Em nota, o TJMS informou que o processo referente ao caso de feminicídio de Vanessa segue em andamento regular na 1ª Vara do Tribunal do Júri.

O juiz titular da 1ª Vara, Carlos Alberto Garcete, esclareceu que, via de regra, processos de feminicídio têm tramitação mais rápida e recebem tratamento prioritário no Judiciário.

No entanto, este caso específico se tornou uma exceção, em razão do grande volume de recursos e incidentes processuais, que precisaram ser analisados tanto pelo juízo de primeiro grau quanto pelo Tribunal.

"Esses recursos foram analisados e incluíram, entre outros pontos, discussões sobre o recebimento da denúncia, inclusão de novos crimes, acesso a mídias apreendidas e pedidos de esclarecimentos por meio de embargos de declaração. Durante esse tempo, o processo precisou aguardar decisões de instâncias superiores, o que impactou o andamento", dia a nota do TJMS.

Atualmente, após o julgamento dos recursos e o cumprimento das decisões judiciais, foi designada a audiência para o dia 9 de março de 2026, às 14 horas.

Caio Nascimento foi denunciado por quatro crimes e primeira audiência será em marçoVanessa foi morta a facadas pelo noivo no dia 12 de fevereiro de 2025

O caso

A jornalista e servidora do Ministério Público do Trabalho (MPT), Vanessa Ricarte, de 42 anos, foi morta a facadas pelo ex-noivo, o músico Caio Nascimento, no dia 12 de fevereiro.

O caso ganhou repercussão nacional após divulgação de áudios da vítima, onde ela narrava ter sido tratada com descaso e não ter tido apoio policial solicitado após a concessão de medida protetiva contra o ex.
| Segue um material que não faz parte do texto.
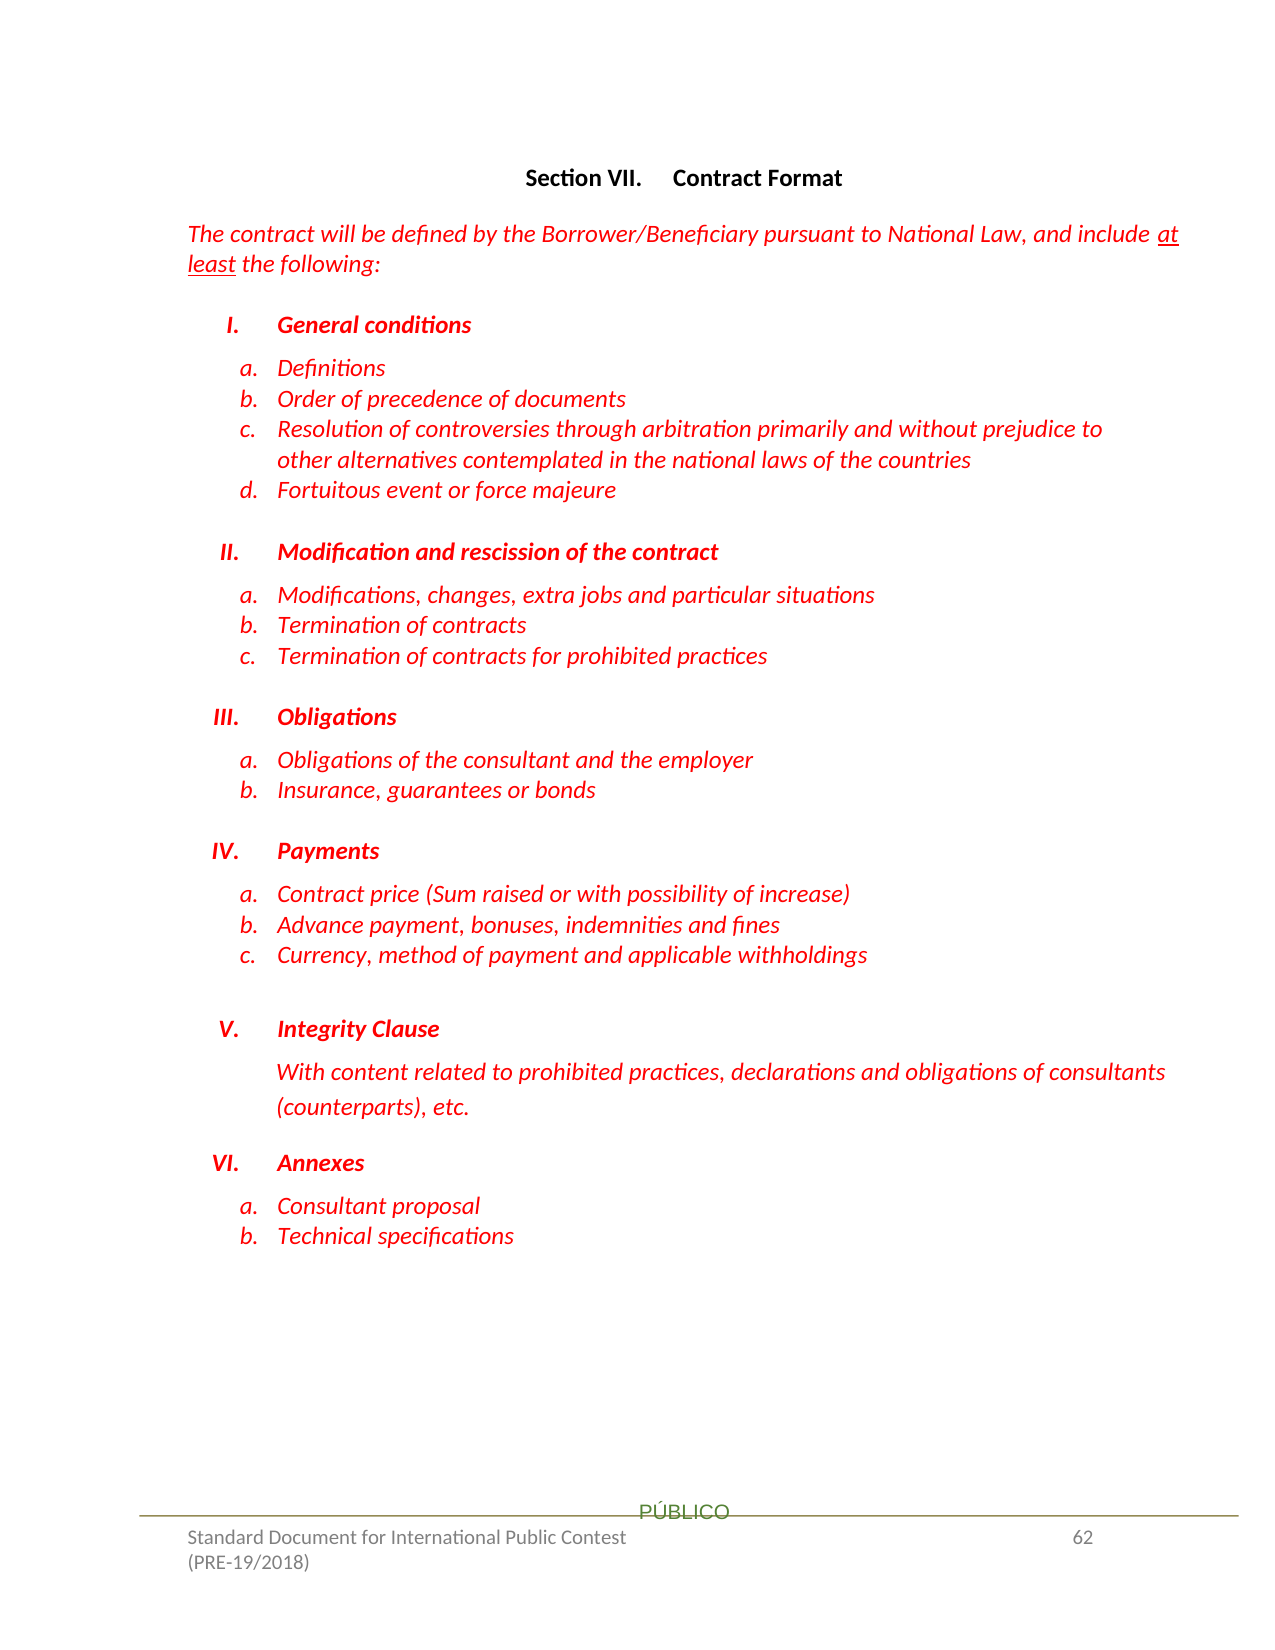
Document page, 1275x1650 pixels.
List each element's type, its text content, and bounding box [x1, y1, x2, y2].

text The contract will be defined by the Borrower/Beneficiary pursuant to National Law, and include at least the following: [187, 218, 1181, 279]
text With content related to prohibited practices, declarations and obligations of consultants (counterparts), etc. [276, 1056, 1181, 1122]
list Modification and rescission of the contract [239, 536, 1106, 566]
list Termination of contracts for prohibited practices [239, 640, 1106, 670]
list Termination of contracts [239, 609, 1106, 640]
list Integrity Clause [239, 1013, 1106, 1043]
list Annexes [239, 1147, 1106, 1177]
list Consultant proposal [239, 1190, 1106, 1220]
list General conditions [239, 309, 1106, 340]
list Currency, method of payment and applicable withholdings [239, 939, 1106, 970]
list Contract price (Sum raised or with possibility of increase) [239, 878, 1106, 909]
list Modifications, changes, extra jobs and particular situations [239, 579, 1106, 609]
list Obligations [239, 701, 1106, 731]
subtitle Section VII. Contract Format [187, 162, 1181, 193]
list Insurance, guarantees or bonds [239, 774, 1106, 805]
list Payments [239, 835, 1106, 866]
list Obligations of the consultant and the employer [239, 744, 1106, 774]
list Resolution of controversies through arbitration primarily and without prejudice to other alternatives contemplated in the national laws of the countries [239, 414, 1106, 475]
list Definitions [239, 353, 1106, 383]
list Technical specifications [239, 1220, 1106, 1251]
list Order of precedence of documents [239, 383, 1106, 414]
list Advance payment, bonuses, indemnities and fines [239, 909, 1106, 939]
list Fortuitous event or force majeure [239, 475, 1106, 505]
Vanessa morreu horas depois. [Ouça o áudio abaixo].

O boletim de ocorrência foi registrado na noite de terça-feira (11) e Vanessa retornou à Deam na quarta-feira (12) à tarde para verificar o andamento do pedido da medida protetiva, que foi deferido pelo Poder Judiciário.

Ao sair da Deam, já com a medida protetiva contra o ex deferida, a vítima foi com um amigo para buscar seus pertences, sendo surpreendida pelo ex-noivo, que aproveitou o momento em que o amigo de Vanessa ligava para pedir ajuda a outra pessoa e a atingiu com três facadas no peito, próximo ao coração.
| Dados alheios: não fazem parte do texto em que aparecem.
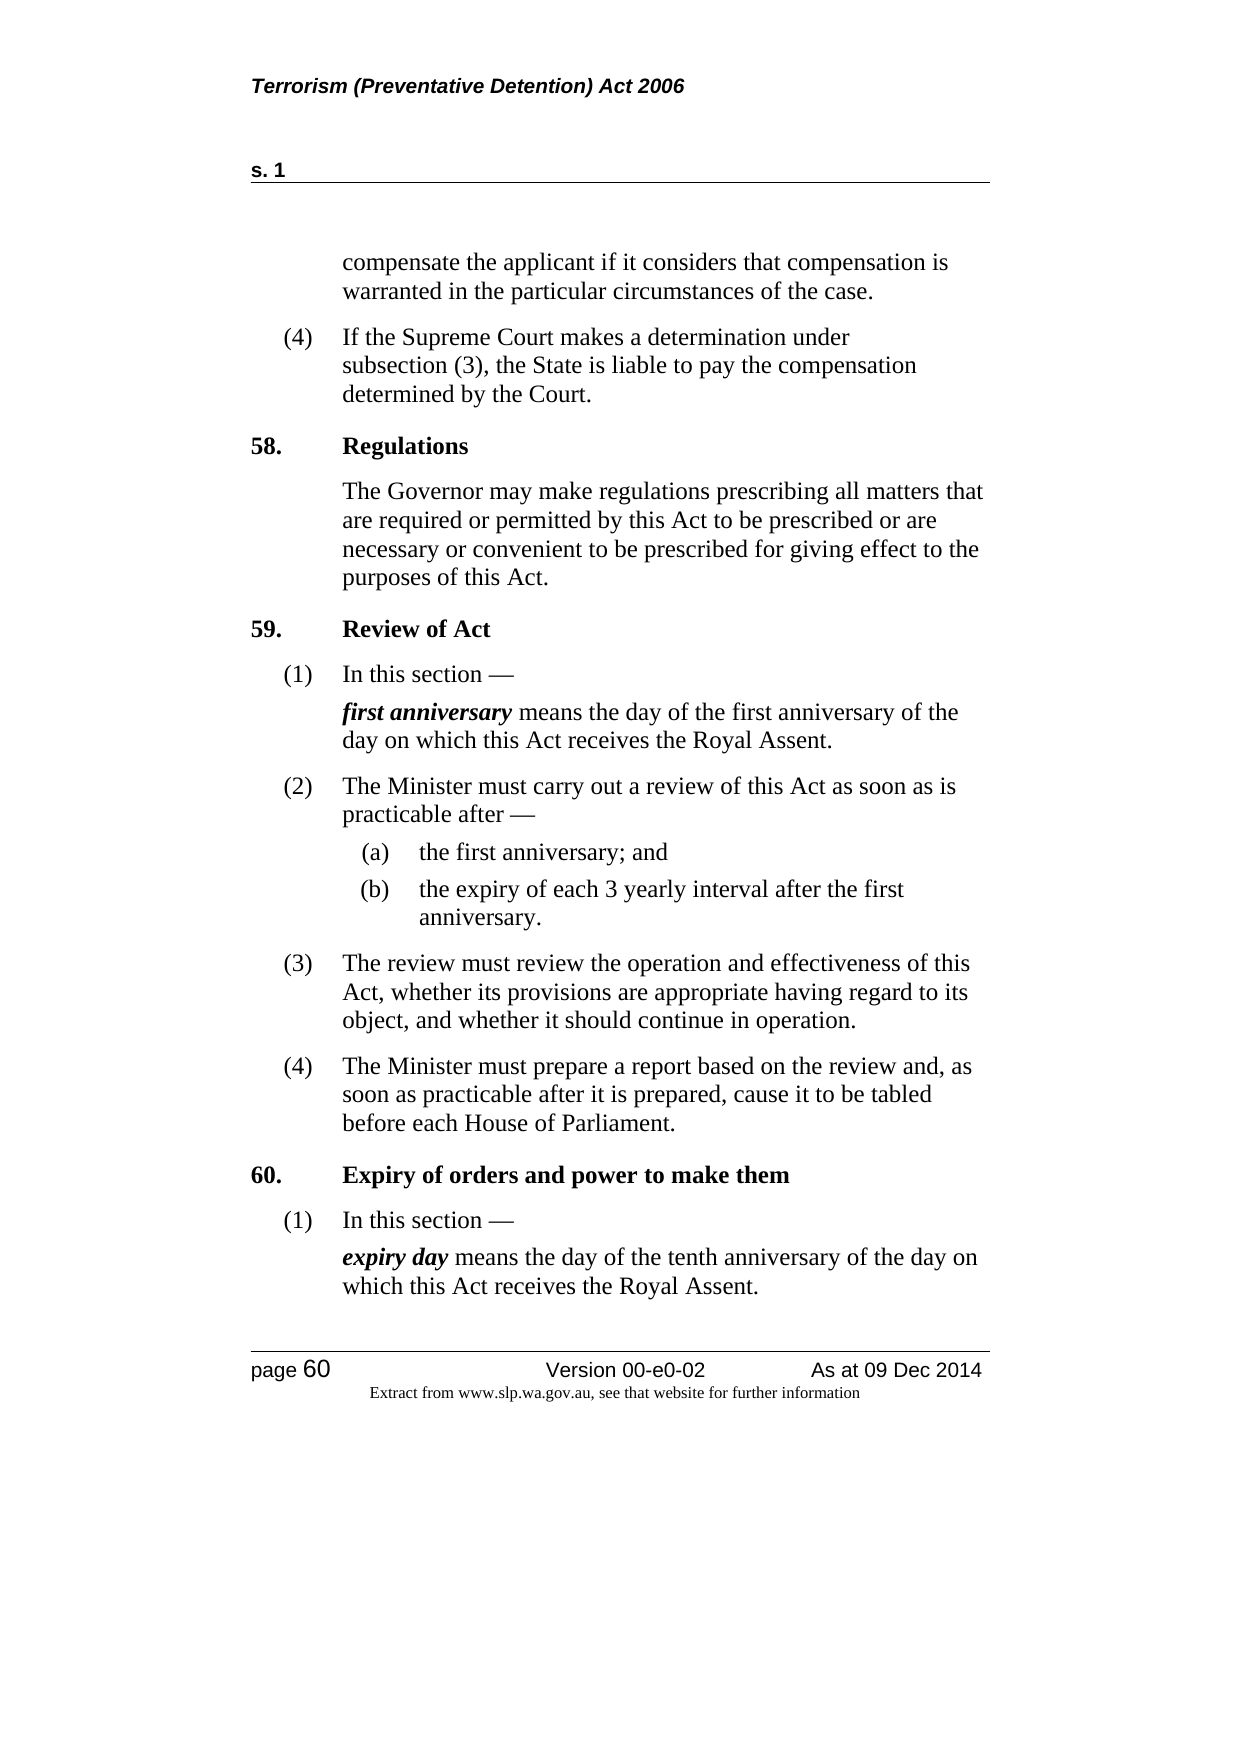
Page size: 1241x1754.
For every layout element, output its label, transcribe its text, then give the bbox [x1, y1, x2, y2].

text (4) If the Supreme Court makes a determination under subsection (3), the State is liable to pay the compensation determined by the Court. [251, 322, 990, 408]
text (b) the expiry of each 3 yearly interval after the first anniversary. [251, 874, 990, 931]
text first anniversary means the day of the first anniversary of the day on which this Act receives the Royal Assent. [251, 697, 990, 754]
text (1) In this section — [251, 659, 990, 688]
subtitle 60. Expiry of orders and power to make them [251, 1160, 990, 1189]
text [251, 247, 990, 305]
text expiry day means the day of the tenth anniversary of the day on which this Act receives the Royal Assent. [251, 1242, 990, 1300]
text (a) the first anniversary; and [251, 837, 990, 865]
subtitle 58. Regulations [251, 431, 990, 459]
text (2) The Minister must carry out a review of this Act as soon as is practicable after — [251, 771, 990, 828]
text (3) The review must review the operation and effectiveness of this Act, whether its provisions are appropriate having regard to its object, and whether it should continue in operation. [251, 948, 990, 1034]
text (1) In this section — [251, 1205, 990, 1234]
text (4) The Minister must prepare a report based on the review and, as soon as practicable after it is prepared, cause it to be tabled before each House of Parliament. [251, 1051, 990, 1137]
text The Governor may make regulations prescribing all matters that are required or permitted by this Act to be prescribed or are necessary or convenient to be prescribed for giving effect to the purposes of this Act. [251, 476, 990, 591]
subtitle 59. Review of Act [251, 614, 990, 643]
O amigo de Vanessa a levou para dentro de um quarto e trancou-se lá com ela, à espera de ajuda. Ele acionou a polícia nesse período, com o agressor esmurrando a porta. 
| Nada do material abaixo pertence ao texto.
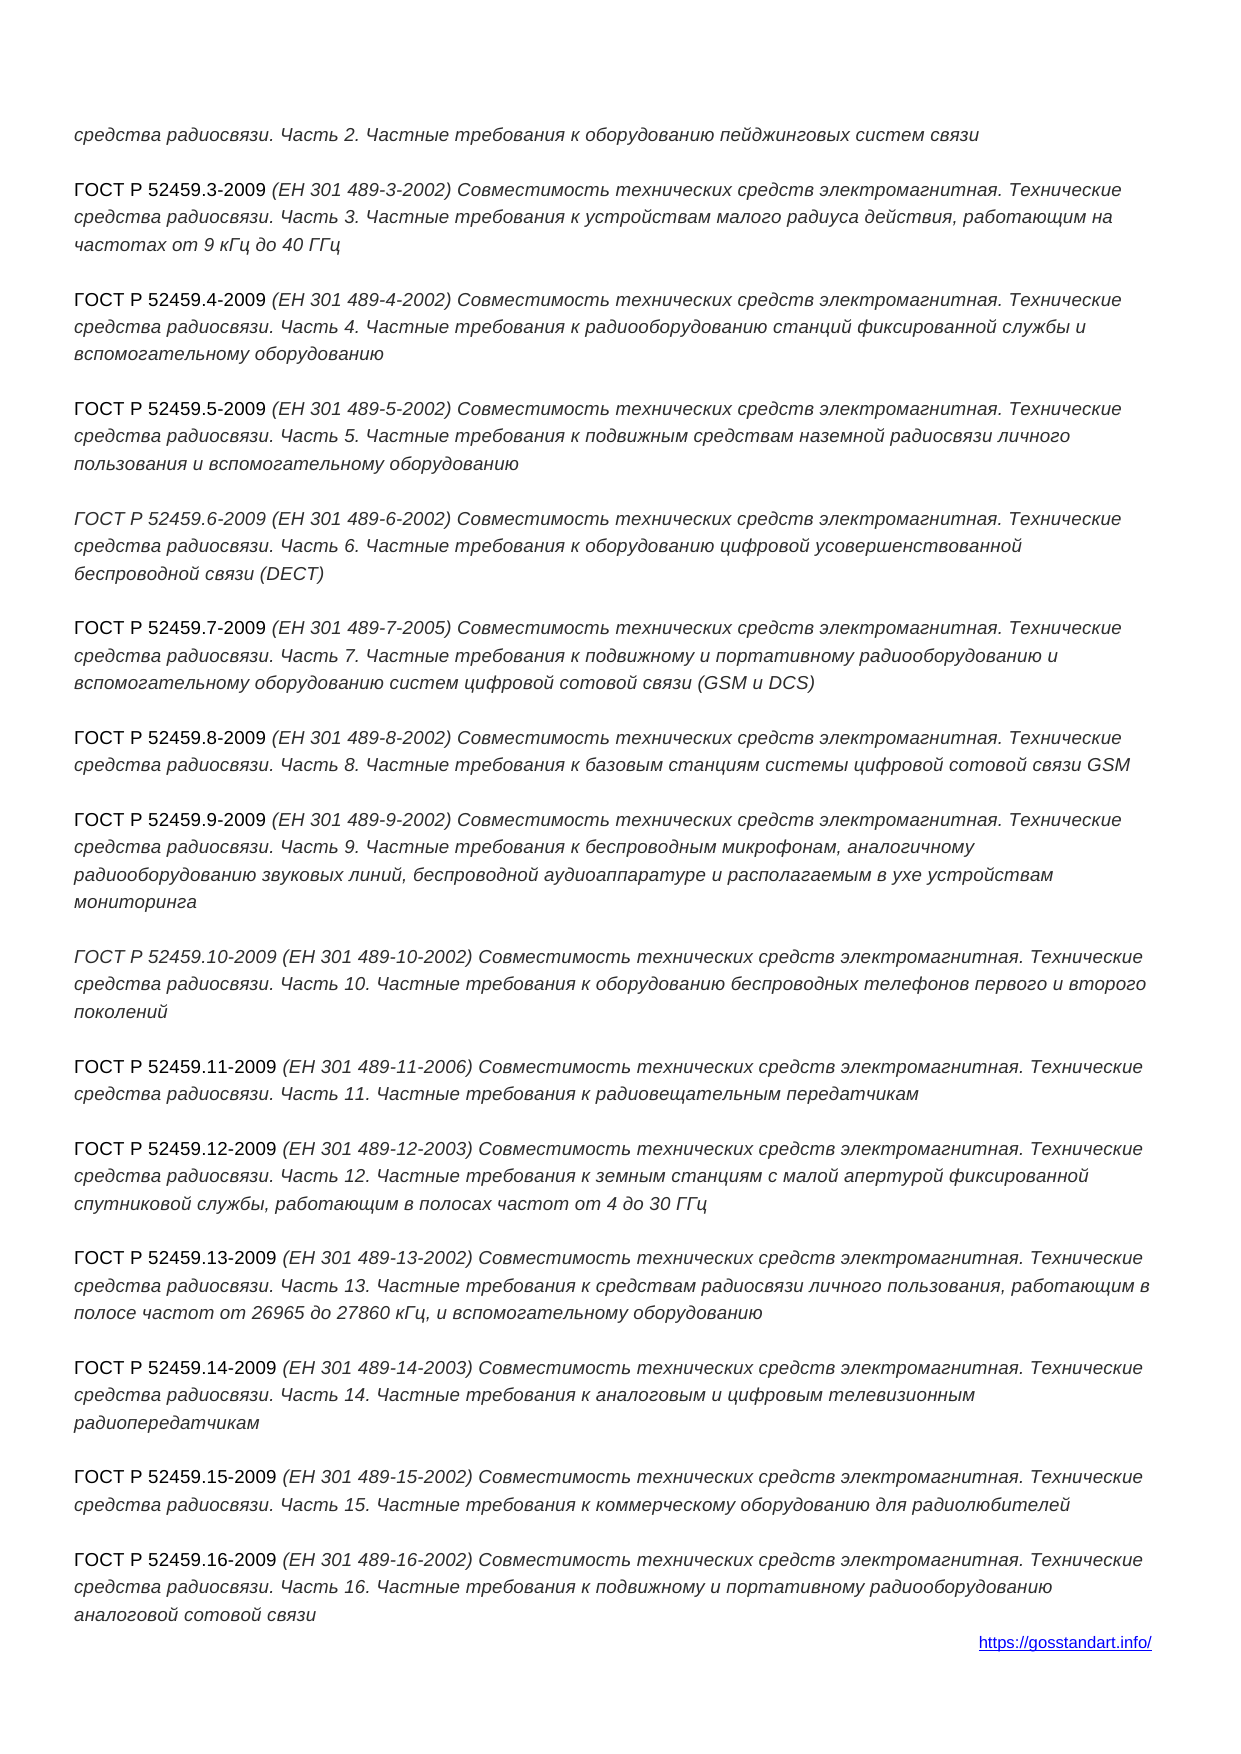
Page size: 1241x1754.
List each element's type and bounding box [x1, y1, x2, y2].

Ela chegou a ser encaminhada para a Santa Casa, mas não resistiu aos ferimentos e morreu no hospital.

Caio foi preso ainda no local e teve a prisão em flagrante convertida em preventiva em audiência de custódia.

Ele foi denunciado pelo Ministério Público de Mato Grosso do Sul em quatro crimes, por assassinar a ex-noiva, a jornalista Vanessa Ricarte, 41 anos e por tentar matar o amigo dela. Caso seja condenado nas penas máximas, ele pode pegar mais de 86 anos de cadeia.

Ele foi denunciado pelos crimes de feminicídio qualificado pelo motivo torpe e com abuso de autoridade ou prevalecendo-se de relações domésticas, violência psicológica a cárcere privado, em relação à Vanessa, e por tentativa de homicídio qualificada por motivo fútil em relação ao amigo.

O processo tramita em sigilo por se tratar de feminicídio.